Among the records below, find the line with "true impact rather than scoring volume" and the line with "punktami o różnych". Set down both and every line between, exactly and with no pictures, but nothing else.

-- ENTRIES SUPPLIED follows --

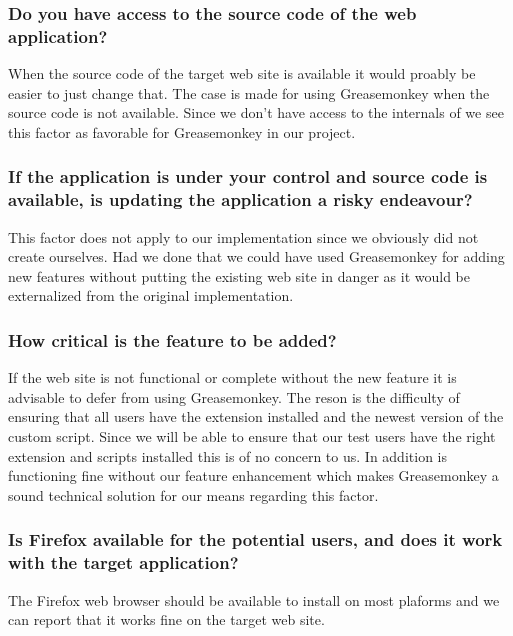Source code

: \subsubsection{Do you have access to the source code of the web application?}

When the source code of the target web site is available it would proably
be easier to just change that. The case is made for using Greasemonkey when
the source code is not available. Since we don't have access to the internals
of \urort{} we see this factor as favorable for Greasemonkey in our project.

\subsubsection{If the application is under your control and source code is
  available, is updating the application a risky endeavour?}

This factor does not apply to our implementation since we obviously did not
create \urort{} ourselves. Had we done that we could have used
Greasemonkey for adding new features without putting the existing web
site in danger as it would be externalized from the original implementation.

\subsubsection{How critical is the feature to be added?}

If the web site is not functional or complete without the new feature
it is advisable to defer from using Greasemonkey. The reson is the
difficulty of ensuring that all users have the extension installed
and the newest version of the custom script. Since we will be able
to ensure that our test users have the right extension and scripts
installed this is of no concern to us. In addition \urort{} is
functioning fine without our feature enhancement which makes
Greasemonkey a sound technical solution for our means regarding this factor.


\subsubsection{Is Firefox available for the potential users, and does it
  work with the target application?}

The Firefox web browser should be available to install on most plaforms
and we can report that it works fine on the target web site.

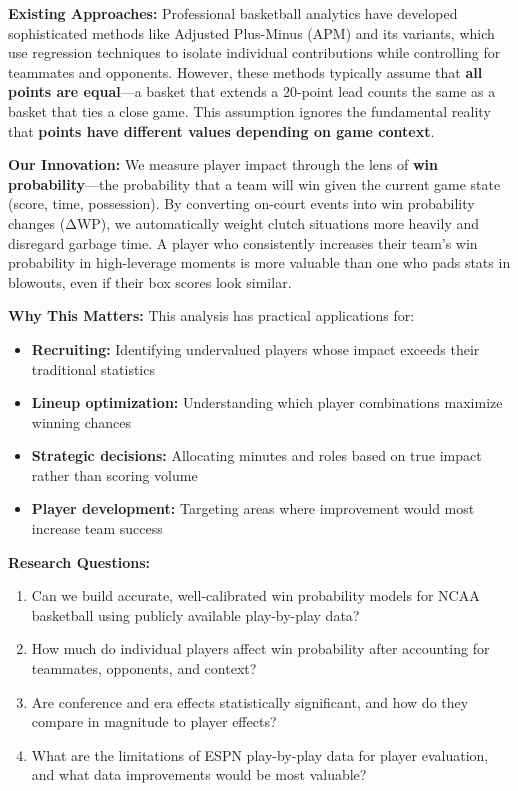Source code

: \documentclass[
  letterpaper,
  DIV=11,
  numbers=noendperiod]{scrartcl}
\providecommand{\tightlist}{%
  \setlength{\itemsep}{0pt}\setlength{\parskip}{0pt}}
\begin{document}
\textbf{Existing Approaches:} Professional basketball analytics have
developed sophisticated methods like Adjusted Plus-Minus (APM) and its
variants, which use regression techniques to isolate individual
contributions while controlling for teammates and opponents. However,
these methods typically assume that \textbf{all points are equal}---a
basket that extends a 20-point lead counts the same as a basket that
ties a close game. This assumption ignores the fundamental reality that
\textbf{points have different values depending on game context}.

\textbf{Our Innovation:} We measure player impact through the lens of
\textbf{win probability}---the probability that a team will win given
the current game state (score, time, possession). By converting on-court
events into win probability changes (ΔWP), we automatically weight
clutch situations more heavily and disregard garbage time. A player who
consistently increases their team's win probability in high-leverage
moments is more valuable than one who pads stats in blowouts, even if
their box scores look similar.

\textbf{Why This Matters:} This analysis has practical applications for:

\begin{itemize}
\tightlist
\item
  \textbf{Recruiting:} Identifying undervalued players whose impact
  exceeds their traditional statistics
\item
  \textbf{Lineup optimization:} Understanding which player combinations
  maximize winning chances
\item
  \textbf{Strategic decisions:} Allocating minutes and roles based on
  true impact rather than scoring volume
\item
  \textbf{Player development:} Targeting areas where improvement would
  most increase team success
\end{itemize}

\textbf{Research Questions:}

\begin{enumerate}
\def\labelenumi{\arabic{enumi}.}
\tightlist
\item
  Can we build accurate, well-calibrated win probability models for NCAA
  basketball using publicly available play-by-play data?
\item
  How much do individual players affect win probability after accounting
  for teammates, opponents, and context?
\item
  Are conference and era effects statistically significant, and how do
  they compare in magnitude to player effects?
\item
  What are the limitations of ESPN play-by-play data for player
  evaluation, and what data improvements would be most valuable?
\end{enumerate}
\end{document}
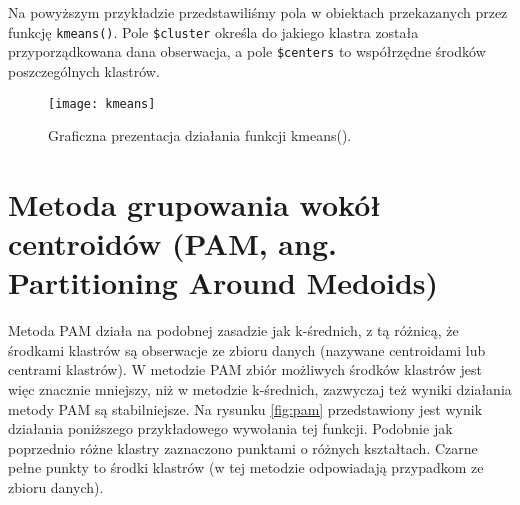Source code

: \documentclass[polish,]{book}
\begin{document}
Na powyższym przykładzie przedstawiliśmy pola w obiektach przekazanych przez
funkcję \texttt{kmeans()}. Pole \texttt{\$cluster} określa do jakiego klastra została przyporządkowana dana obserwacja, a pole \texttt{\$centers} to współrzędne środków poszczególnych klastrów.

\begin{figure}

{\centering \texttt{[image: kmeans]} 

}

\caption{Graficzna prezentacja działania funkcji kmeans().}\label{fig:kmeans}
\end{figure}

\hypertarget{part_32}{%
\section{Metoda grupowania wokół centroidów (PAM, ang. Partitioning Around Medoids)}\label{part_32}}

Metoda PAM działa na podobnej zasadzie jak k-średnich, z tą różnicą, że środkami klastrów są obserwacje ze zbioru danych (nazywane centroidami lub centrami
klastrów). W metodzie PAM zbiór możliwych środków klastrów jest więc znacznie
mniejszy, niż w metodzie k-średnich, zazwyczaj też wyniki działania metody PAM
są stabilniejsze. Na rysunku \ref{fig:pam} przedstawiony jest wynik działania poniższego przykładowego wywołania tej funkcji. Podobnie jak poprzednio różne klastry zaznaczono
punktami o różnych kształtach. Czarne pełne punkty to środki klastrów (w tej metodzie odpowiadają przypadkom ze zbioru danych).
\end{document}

-- ENTRIES SUPPLIED concluded --
-- ENTRIES SUPPLIED follows --

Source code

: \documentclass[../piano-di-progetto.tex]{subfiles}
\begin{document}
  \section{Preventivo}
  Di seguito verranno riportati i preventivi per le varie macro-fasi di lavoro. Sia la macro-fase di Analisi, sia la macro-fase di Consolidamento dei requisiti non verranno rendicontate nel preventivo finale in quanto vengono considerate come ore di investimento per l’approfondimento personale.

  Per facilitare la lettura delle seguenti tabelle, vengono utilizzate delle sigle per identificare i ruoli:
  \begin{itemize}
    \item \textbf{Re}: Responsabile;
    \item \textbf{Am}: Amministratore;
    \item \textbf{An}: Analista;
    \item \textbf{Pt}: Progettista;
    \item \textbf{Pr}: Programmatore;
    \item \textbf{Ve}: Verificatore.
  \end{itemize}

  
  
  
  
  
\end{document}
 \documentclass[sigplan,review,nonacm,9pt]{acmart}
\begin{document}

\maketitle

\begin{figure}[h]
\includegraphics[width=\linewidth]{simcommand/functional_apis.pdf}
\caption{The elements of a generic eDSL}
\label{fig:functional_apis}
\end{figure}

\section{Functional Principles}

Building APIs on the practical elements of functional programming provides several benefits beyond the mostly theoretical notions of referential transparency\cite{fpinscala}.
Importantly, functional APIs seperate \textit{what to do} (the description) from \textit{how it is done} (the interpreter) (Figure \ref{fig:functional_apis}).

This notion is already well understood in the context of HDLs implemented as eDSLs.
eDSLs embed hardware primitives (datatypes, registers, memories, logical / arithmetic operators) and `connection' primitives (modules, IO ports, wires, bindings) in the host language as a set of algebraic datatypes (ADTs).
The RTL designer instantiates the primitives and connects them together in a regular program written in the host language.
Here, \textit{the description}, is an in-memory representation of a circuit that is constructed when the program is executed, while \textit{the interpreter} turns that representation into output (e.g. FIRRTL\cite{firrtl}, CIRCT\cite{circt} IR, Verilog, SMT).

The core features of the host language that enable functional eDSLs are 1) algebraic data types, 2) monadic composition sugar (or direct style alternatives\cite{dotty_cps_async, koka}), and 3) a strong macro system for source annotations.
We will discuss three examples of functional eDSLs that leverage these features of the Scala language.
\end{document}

-- ENTRIES SUPPLIED concluded --

• _RESULT OF THIS TASK_:
  true impact rather than scoring volume
\item
  \textbf{Player development:} Targeting areas where improvement would
  most increase team success
\end{itemize}

\textbf{Research Questions:}

\begin{enumerate}
\def\labelenumi{\arabic{enumi}.}
\tightlist
\item
  Can we build accurate, well-calibrated win probability models for NCAA
  basketball using publicly available play-by-play data?
\item
  How much do individual players affect win probability after accounting
  for teammates, opponents, and context?
\item
  Are conference and era effects statistically significant, and how do
  they compare in magnitude to player effects?
\item
  What are the limitations of ESPN play-by-play data for player
  evaluation, and what data improvements would be most valuable?
\end{enumerate}
\end{document}
Source code

: \documentclass[polish,]{book}
\begin{document}
Na powyższym przykładzie przedstawiliśmy pola w obiektach przekazanych przez
funkcję \texttt{kmeans()}. Pole \texttt{\$cluster} określa do jakiego klastra została przyporządkowana dana obserwacja, a pole \texttt{\$centers} to współrzędne środków poszczególnych klastrów.

\begin{figure}

{\centering \texttt{[image: kmeans]} 

}

\caption{Graficzna prezentacja działania funkcji kmeans().}\label{fig:kmeans}
\end{figure}

\hypertarget{part_32}{%
\section{Metoda grupowania wokół centroidów (PAM, ang. Partitioning Around Medoids)}\label{part_32}}

Metoda PAM działa na podobnej zasadzie jak k-średnich, z tą różnicą, że środkami klastrów są obserwacje ze zbioru danych (nazywane centroidami lub centrami
klastrów). W metodzie PAM zbiór możliwych środków klastrów jest więc znacznie
mniejszy, niż w metodzie k-średnich, zazwyczaj też wyniki działania metody PAM
są stabilniejsze. Na rysunku \ref{fig:pam} przedstawiony jest wynik działania poniższego przykładowego wywołania tej funkcji. Podobnie jak poprzednio różne klastry zaznaczono
punktami o różnych kształtach. Czarne pełne punkty to środki klastrów (w tej metodzie odpowiadają przypadkom ze zbioru danych).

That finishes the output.